La visite a mal commencé vu qu’il s’est mis à pleuvoir cinq minutes juste avant le point de rendez-vous à la colonne des Girondins. Mais nous avons tenu à la faire malgré tout et nous avons bien fait car la pluie n’a duré qu’une heure, peut-être un peu plus mais il est vrai que ça a un peu perturbé la visite en elle-même car à plusieurs reprises, nous avons dû nous abriter le temps des explications historiques et architecturales qui, à mon sens, du coup, étaient trop importantes au détriment de la déambulation dans les rues de la ville afin de voir les monuments emblématiques.

À peine la visite terminée, nous sommes rentrés au pas de course pour que j’allume le four pour réchauffer mes feuilletés apéritif précuits le matin même. Première surprise de la soirée : l’ascenseur était en panne. Après trois heures debout, nous avons monté les cinq étages d’un pas régulier pour ne pas perdre le rythme. Et j’ai pu me mettre à la touche finale de mes préparations. Les feuilletés un peu trop recuits (ben oui, forcément, quand on s’absente trois heures trente juste avant le dîner…) et champagne sont quand même bien descendus.

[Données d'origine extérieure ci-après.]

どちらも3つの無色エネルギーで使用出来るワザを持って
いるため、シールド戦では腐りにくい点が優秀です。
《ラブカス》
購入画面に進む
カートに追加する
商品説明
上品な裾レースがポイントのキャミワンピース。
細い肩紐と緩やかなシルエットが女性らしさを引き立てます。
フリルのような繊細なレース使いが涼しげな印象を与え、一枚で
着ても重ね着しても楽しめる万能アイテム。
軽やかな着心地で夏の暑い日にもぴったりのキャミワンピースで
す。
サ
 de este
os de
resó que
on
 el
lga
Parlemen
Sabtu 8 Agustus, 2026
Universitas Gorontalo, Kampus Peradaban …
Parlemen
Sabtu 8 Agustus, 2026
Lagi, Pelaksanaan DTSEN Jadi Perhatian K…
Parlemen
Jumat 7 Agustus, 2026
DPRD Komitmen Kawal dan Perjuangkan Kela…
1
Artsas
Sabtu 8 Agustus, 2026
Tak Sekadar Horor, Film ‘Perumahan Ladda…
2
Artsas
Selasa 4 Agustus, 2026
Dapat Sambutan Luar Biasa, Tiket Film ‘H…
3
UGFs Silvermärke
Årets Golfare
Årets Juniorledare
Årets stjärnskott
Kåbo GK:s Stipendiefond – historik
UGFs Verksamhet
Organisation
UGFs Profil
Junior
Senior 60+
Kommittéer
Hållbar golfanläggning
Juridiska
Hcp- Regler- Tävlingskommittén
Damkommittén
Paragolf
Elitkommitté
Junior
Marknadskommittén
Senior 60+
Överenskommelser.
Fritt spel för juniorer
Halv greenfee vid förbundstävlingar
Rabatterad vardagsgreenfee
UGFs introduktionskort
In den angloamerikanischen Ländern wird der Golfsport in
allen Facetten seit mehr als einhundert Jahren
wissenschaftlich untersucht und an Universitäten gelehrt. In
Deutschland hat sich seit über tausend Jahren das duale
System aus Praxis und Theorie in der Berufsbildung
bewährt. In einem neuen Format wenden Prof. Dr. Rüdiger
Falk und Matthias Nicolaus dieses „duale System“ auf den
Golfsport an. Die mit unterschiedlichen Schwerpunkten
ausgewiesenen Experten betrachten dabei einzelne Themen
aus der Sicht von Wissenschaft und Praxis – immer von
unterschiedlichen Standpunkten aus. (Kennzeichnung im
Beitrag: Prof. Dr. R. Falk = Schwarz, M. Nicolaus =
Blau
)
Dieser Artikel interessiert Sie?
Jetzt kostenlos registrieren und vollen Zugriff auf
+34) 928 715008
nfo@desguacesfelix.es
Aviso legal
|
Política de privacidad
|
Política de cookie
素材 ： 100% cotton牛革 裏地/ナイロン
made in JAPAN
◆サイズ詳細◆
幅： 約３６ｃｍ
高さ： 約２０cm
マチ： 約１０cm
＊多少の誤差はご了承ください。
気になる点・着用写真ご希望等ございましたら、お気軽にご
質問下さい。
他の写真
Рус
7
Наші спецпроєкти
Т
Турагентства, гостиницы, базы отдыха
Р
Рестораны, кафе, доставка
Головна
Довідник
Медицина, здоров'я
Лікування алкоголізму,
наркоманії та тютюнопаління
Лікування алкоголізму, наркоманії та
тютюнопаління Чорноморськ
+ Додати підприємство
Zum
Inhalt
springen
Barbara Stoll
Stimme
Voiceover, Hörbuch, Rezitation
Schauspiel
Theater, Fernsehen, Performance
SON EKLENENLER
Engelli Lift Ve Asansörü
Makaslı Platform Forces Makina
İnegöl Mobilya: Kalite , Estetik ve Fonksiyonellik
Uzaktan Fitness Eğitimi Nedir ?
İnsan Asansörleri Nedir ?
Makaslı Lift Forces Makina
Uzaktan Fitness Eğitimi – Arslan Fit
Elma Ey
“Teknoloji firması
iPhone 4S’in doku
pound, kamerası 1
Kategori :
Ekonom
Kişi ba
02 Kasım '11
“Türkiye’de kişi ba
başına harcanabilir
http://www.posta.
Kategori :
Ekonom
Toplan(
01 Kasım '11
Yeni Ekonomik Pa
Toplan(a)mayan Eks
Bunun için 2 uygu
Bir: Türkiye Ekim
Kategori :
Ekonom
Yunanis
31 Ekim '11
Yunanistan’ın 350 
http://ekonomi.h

J’ai sacrifié une partie de l’entrée pour ne pas alourdir les estomacs au vu de ce qui allait suivre. Je n’ai gardé que les cèpes et les gésiers pour une assiette un peu plus austère. Ont suivi mes deux malheureuses tartes salées : celle au poireau et aux St Jacques, dont la pâte n’avait pas assez cuit a été impossible de servir proprement. Et celle aux légumes, mozzarella et crevettes, s’est encore moins bien tenue que la première. J’ai eu quelques déboires pour sa préparation mais mieux valait en rire qu’en pleurer, non ?

Le plateau de fromages n’a pas rencontré d’incident et l’apparition des trois desserts (deux de Pauline et un de moi) a provoqué des sensations partagées : excitation de la gourmandise et crainte de trop manger (ou de ne pas pouvoir goûter à tout), bref, tout ne s’est pas passé comme le président guide et moi le souhaitions (chacun dans son domaine) mais l’ambiance était bonne et le plaisir d’être ensemble bien partagé. Il y a longtemps que je n’avais pas reçu comme ça, j’ai un peu perdu la main, il va falloir que je me reprenne.